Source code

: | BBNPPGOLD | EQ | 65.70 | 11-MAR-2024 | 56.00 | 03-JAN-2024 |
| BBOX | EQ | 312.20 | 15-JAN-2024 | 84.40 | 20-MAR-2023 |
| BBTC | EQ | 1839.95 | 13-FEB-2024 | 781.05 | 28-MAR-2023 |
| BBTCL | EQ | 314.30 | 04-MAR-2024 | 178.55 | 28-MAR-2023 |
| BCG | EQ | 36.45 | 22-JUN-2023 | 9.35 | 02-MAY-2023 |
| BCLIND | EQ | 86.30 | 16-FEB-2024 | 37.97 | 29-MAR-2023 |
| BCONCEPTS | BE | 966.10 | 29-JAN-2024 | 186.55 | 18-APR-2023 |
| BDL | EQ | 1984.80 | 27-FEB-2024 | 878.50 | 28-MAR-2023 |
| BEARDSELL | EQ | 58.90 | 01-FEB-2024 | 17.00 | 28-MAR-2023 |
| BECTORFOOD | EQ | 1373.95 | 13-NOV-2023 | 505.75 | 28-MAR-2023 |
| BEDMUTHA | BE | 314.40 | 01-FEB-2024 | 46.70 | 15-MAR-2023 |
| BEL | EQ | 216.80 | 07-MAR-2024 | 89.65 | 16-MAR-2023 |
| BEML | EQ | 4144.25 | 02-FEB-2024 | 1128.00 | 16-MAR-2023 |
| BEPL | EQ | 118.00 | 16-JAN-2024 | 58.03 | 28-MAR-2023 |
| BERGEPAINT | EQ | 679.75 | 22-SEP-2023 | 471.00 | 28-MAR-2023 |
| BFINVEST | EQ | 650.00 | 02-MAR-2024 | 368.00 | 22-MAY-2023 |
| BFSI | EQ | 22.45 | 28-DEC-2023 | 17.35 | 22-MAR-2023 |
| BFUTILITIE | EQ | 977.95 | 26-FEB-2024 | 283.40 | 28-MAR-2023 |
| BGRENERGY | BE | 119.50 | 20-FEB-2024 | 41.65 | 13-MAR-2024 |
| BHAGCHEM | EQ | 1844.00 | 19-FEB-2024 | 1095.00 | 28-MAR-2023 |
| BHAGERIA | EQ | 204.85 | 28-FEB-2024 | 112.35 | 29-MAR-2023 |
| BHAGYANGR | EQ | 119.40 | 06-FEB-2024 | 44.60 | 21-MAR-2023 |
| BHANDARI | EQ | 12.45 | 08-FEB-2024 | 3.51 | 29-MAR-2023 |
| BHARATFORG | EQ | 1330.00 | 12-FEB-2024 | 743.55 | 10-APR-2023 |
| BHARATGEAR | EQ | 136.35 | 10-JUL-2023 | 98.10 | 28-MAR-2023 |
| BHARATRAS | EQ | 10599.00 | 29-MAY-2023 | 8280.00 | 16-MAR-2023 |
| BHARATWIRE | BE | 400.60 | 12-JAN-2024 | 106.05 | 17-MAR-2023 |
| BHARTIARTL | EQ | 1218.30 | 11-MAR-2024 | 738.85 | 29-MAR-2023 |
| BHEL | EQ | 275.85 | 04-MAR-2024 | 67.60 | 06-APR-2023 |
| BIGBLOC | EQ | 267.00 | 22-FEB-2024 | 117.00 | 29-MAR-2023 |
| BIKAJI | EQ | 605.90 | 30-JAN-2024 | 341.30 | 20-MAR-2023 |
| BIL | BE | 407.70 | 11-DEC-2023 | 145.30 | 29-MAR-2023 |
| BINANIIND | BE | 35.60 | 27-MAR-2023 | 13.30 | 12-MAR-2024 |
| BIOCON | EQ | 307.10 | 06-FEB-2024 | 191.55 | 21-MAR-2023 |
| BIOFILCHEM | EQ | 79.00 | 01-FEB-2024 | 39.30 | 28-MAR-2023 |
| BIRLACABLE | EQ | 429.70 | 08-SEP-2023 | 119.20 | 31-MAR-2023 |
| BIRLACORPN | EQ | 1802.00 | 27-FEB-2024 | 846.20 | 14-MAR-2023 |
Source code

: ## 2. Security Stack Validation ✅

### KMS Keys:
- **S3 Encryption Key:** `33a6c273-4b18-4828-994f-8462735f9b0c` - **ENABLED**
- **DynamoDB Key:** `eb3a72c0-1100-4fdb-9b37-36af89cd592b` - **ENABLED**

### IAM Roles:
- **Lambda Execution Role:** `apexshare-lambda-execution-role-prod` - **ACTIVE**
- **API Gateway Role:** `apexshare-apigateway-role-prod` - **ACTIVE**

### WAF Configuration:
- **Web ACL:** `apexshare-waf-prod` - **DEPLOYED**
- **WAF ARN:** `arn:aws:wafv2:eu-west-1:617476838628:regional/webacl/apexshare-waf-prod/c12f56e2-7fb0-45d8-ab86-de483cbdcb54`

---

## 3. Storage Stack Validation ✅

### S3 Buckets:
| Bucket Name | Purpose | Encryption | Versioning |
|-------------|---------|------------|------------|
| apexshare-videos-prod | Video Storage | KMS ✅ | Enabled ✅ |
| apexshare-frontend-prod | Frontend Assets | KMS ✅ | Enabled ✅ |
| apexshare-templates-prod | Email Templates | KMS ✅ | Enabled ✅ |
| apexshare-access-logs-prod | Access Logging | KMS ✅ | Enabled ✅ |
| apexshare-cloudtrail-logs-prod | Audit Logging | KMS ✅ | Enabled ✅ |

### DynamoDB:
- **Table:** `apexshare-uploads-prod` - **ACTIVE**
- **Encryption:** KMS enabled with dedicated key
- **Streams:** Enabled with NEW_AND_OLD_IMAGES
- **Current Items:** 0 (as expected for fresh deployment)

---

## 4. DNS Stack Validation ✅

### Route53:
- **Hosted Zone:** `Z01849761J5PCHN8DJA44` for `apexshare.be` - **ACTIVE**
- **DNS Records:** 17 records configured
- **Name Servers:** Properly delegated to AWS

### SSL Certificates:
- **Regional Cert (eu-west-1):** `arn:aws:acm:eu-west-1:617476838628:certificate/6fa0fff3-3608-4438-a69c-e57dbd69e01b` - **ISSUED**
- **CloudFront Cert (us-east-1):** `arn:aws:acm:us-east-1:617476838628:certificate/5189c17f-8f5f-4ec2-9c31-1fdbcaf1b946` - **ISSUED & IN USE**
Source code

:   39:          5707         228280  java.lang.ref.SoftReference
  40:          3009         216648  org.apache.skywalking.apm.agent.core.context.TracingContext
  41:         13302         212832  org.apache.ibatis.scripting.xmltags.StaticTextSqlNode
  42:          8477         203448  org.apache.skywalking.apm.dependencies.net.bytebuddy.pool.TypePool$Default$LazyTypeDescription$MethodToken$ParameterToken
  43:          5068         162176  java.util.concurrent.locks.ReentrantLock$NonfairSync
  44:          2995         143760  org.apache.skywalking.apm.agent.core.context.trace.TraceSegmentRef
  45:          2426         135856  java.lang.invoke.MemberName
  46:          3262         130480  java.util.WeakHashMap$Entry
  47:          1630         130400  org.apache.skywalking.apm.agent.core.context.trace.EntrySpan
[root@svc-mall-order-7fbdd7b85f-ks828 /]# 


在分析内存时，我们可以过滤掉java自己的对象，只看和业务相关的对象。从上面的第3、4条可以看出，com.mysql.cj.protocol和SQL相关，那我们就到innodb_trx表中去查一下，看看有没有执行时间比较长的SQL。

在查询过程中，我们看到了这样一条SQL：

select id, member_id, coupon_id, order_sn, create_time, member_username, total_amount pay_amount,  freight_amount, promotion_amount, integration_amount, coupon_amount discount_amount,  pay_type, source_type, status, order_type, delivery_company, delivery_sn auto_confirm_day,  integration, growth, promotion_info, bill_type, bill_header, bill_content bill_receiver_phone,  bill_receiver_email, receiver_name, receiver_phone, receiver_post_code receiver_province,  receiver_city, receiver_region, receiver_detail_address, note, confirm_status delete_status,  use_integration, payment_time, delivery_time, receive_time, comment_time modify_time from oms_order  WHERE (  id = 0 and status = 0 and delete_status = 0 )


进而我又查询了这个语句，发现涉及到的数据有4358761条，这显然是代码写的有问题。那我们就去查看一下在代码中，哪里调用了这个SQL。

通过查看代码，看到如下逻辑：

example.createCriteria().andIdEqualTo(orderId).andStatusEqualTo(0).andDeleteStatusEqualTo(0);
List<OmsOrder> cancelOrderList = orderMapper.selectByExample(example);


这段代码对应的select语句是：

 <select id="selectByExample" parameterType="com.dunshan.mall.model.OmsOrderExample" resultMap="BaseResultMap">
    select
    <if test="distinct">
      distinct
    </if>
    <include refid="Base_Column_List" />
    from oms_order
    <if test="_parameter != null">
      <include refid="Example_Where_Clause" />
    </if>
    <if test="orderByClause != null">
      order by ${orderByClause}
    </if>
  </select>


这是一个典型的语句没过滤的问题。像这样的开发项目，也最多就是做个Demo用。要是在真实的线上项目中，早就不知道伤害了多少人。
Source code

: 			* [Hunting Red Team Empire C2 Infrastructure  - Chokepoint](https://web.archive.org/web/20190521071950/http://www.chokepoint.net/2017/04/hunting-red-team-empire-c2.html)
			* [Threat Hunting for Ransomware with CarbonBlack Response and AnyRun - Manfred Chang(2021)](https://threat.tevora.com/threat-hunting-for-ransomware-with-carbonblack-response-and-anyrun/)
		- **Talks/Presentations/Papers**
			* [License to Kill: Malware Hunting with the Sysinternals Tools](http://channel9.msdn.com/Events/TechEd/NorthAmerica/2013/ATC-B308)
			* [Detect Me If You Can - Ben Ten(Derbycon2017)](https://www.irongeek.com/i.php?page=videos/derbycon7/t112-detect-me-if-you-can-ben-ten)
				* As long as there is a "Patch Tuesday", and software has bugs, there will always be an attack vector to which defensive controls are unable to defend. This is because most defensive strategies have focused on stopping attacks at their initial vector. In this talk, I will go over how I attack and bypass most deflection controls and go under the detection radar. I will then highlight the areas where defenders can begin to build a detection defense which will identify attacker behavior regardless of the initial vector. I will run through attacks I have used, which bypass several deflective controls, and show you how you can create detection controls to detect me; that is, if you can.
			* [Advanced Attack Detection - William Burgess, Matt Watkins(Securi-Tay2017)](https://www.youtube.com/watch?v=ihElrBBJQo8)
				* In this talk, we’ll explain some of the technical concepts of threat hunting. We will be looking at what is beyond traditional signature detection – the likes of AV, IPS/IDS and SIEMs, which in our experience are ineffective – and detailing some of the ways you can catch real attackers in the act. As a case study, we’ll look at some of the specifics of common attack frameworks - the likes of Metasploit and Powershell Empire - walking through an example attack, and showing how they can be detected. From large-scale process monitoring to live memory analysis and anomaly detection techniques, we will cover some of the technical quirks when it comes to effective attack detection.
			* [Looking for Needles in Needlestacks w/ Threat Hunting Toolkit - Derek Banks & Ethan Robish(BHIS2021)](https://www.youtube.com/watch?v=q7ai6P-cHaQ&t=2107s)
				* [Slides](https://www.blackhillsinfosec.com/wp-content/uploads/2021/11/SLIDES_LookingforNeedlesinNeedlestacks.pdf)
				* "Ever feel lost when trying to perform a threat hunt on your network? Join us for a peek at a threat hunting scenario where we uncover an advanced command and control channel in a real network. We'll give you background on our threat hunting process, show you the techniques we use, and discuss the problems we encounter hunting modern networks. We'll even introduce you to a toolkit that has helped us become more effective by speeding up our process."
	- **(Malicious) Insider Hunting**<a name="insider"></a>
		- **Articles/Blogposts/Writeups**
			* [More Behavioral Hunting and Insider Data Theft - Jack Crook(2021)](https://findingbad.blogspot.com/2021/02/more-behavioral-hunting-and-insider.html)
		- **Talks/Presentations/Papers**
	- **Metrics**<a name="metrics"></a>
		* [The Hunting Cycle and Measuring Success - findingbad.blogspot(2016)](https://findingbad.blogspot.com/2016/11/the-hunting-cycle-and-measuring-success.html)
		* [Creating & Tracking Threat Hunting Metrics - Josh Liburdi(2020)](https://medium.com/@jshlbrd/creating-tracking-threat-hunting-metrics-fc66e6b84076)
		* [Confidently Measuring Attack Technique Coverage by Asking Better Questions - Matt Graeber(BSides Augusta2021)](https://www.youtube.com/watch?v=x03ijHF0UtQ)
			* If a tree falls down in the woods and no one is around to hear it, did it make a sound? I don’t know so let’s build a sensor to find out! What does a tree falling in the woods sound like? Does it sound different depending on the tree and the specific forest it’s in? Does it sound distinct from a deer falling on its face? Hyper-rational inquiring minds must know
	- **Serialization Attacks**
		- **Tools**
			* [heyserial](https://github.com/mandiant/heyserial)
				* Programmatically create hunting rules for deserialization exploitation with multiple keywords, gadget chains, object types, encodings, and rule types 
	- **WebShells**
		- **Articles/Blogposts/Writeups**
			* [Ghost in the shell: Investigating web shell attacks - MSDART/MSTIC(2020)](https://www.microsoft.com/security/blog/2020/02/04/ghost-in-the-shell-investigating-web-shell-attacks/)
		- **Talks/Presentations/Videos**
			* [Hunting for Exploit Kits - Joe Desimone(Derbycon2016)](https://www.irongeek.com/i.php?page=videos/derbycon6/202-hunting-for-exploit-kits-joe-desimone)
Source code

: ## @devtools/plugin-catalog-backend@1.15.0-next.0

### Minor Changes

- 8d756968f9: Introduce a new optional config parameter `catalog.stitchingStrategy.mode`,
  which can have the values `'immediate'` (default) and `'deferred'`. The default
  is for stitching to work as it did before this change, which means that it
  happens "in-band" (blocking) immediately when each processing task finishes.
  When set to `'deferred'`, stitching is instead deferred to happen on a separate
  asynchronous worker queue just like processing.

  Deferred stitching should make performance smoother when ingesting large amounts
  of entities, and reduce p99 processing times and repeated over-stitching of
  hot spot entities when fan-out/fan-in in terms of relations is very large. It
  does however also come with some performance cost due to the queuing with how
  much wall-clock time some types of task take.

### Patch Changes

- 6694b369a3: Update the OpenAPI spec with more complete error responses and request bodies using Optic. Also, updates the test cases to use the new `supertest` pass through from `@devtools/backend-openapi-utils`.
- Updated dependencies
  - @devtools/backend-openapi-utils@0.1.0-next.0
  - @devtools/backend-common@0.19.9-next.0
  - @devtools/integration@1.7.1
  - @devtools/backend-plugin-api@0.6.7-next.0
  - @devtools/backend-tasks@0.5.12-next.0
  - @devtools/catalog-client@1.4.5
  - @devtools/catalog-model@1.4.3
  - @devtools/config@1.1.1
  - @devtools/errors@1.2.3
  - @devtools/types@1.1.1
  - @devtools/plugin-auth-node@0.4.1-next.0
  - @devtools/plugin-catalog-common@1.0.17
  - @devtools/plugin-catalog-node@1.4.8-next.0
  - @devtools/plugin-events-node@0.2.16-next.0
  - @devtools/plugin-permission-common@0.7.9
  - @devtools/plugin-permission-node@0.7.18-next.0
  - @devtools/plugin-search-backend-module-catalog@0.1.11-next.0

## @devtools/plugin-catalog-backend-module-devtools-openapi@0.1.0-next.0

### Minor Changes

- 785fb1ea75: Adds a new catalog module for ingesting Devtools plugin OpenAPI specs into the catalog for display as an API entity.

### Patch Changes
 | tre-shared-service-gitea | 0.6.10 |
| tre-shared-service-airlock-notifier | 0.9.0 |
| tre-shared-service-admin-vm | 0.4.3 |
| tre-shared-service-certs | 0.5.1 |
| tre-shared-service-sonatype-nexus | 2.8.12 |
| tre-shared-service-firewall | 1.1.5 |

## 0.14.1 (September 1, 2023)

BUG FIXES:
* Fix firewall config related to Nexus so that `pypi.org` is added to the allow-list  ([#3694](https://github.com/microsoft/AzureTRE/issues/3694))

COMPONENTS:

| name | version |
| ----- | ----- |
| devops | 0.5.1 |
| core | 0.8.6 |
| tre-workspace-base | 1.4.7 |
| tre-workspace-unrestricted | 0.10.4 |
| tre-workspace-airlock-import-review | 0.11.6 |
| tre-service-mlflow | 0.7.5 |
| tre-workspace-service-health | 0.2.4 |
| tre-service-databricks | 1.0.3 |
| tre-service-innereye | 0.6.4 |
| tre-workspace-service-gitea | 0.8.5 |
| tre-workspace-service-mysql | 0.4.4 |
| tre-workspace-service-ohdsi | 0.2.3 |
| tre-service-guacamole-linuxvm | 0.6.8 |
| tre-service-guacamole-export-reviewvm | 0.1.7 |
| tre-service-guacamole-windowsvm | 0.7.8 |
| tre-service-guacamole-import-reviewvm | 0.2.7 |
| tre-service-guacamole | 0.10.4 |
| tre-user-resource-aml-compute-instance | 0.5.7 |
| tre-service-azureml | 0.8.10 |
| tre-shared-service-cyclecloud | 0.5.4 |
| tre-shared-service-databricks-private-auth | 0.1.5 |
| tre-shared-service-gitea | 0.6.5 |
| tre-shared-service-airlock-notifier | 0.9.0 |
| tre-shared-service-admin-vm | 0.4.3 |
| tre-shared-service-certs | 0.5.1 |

TASK REQUIREMENTS:
Show each line of the material that includes the word "dependencies".

RESPONSE:
  42:          8477         203448  org.apache.skywalking.apm.dependencies.net.bytebuddy.pool.TypePool$Default$LazyTypeDescription$MethodToken$ParameterToken
- Updated dependencies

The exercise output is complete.